*TEXTE SOURCE*:
========================

Pendant que des représentants de l’Église catholique apostolique appellent à l’alternance (1), d'autres dignitaires religieux, à l’instar de l'imam central de Douala, Mouhamad Malik Farouk, insistent sur « la nécessaire stabilité des institutions ». Pour le pasteur Nestor Nzetou, les évêques ont leur part de responsabilité dans la zizanie effervescente : « Ils peuvent certainement influencer, à travers leurs sorties, mais ils ne décident pas du choix du peuple [souverain] » (2).
Politicardie alimentaire
Les religieux ont le droit de s’exprimer et le devoir d'être réceptifs aux souffrances de leurs concitoyens. Mais au lieu des paroles de foi contre les débordements fâcheux de la politicardie alimentaire, une partie d’entre eux s’est illustrée par d'homilétiques propos clivants sur l'alternance présidentielle, récemment dilués par le « Message de paix des Évêques » depuis le « Séminaire Annuel » de Buea. Pour les fidèles, « Les églises doivent d’abord relever leurs défis […]. Si Dieu veut que Paul Biya ne soit plus président, il ne le sera plus » (3).
Dans ce Triangle des tumultes, certains militants du parti RDPC qui se déclarent « libres », souhaitent « interpeller la conscience du Prince sur ses faiblesses humaines actuelles », tout en restant « convaincus de sa volonté de s’éterniser au pouvoir ». Quel résultat peuvent-ils alors espérer en apostrophant une « conscience » qu'ils prétendent « déficiente » ? Et cela d’autant plus que, selon eux-mêmes, « un changement par les urnes [...] demeure une utopie » (4), indépendamment de celui qui émergerait du lot successoral.
Sursaut collectif
Dans un tel contexte discordant, représentatif du syndrome de Calimero, voter serait-il un luxe qui ne sert à rien, nonobstant les nombreuses initiatives agitées du moment ? En fait, l’absence éventuelle d'élection constituerait une option éculée qui ne restitue aucun raisonnement disjonctif valable (modus tollendo-ponens), ni alternative crédible à l’appréciation des conséquences positives ou négatives qui en résulteraient (argumentum ad consequentiam).

========================

*EXTRAITS DE DONNÉES*:
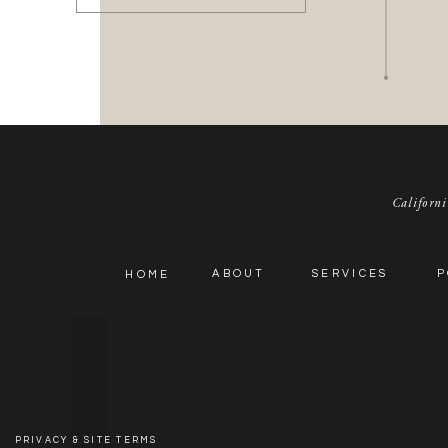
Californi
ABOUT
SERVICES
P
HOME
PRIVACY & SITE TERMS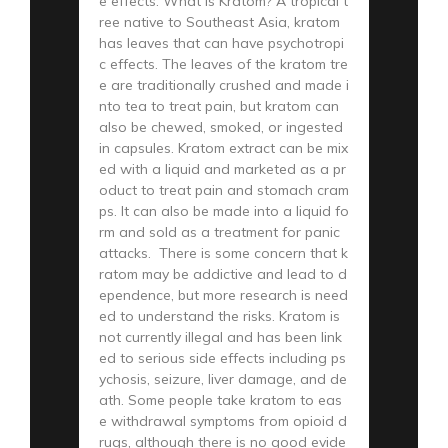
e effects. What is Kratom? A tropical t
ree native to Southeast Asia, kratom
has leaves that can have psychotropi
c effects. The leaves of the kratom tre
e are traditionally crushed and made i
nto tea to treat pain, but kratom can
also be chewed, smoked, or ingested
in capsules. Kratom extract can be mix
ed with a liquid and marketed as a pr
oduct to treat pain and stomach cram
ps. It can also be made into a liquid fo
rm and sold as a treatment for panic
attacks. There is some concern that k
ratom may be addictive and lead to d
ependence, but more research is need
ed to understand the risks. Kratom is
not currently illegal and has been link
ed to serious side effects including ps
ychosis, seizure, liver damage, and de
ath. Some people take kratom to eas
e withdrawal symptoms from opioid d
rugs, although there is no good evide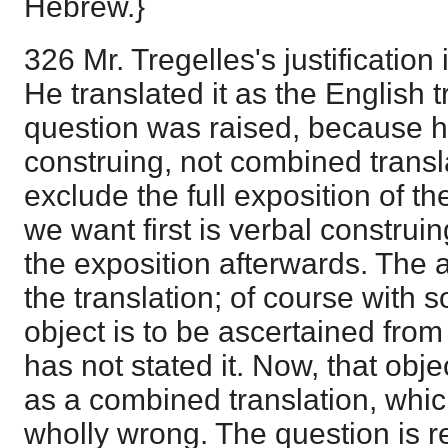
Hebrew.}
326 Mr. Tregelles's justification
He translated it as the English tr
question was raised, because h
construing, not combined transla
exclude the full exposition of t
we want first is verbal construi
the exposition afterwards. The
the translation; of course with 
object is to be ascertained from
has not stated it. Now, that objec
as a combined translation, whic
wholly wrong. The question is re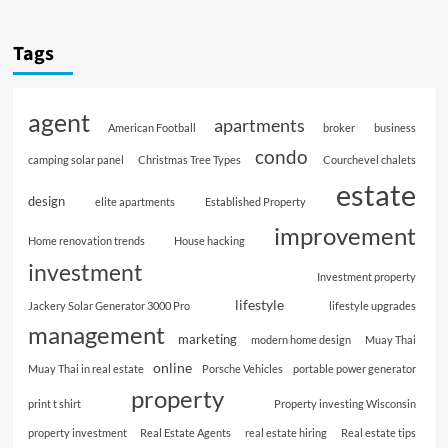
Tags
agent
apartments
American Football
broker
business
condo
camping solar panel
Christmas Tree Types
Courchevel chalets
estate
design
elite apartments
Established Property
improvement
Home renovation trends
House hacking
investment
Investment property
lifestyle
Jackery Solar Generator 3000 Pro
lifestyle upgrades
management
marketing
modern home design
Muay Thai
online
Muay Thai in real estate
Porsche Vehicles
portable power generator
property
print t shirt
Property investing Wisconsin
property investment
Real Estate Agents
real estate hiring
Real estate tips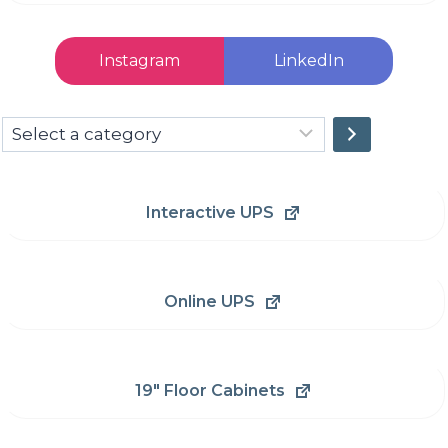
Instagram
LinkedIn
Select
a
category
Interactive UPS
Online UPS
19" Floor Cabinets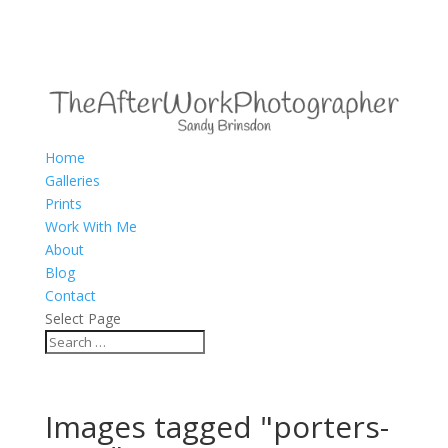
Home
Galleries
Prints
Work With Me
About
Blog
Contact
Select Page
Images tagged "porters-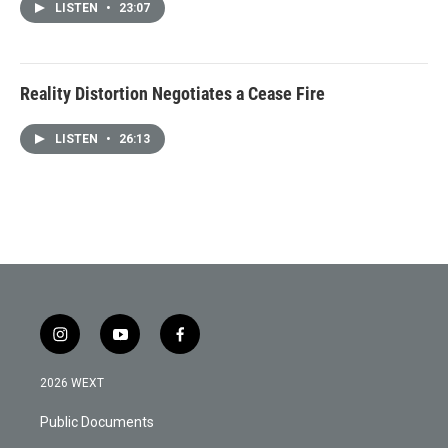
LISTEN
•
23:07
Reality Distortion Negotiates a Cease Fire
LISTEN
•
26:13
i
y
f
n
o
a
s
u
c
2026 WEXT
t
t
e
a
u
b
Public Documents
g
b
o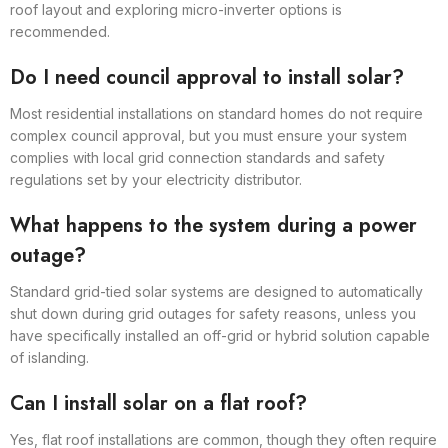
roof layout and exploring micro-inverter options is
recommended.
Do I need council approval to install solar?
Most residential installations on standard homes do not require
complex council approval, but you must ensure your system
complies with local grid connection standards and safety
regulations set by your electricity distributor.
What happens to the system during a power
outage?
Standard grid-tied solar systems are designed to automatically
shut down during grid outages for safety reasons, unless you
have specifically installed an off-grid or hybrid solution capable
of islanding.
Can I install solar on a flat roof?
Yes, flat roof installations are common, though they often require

========================

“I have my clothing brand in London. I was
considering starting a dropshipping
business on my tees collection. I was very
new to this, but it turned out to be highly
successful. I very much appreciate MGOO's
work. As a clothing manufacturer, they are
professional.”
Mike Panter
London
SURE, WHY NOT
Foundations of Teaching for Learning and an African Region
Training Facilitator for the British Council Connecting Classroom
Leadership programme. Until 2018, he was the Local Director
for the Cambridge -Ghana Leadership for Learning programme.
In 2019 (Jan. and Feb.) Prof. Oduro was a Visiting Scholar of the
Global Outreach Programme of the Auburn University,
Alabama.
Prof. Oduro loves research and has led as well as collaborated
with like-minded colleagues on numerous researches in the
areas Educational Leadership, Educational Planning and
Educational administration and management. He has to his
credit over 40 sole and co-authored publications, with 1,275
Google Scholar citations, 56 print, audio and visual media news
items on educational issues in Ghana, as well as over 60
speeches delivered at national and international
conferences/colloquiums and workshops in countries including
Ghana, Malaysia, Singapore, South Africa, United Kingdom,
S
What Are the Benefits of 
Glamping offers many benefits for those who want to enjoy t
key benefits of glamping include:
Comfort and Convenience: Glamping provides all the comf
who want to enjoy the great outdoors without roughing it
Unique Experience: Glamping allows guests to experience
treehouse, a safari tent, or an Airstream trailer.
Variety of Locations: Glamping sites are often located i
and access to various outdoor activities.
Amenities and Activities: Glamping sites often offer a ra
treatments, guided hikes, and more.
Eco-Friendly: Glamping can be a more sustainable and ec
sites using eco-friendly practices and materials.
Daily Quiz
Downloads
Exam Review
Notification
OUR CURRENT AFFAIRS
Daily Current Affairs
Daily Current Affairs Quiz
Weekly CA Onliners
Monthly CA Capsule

========================

*CONSIGNE*: Résumez le texte source en deux phrases.

*CORRIGÉ*: Alors que des représentants de l'Église catholique appellent à l'alternance, d'autres dignitaires religieux, comme l'imam central de Douala, insistent sur la stabilité des institutions, et une partie des religieux s'est illustrée par des propos clivants sur l'alternance présidentielle. Certains militants du RDPC se disant « libres » veulent interpeller la conscience du Prince tout en jugeant utopique un changement par les urnes, et l'absence éventuelle d'élection est présentée comme une option éculée qui n'offre aucune alternative crédible.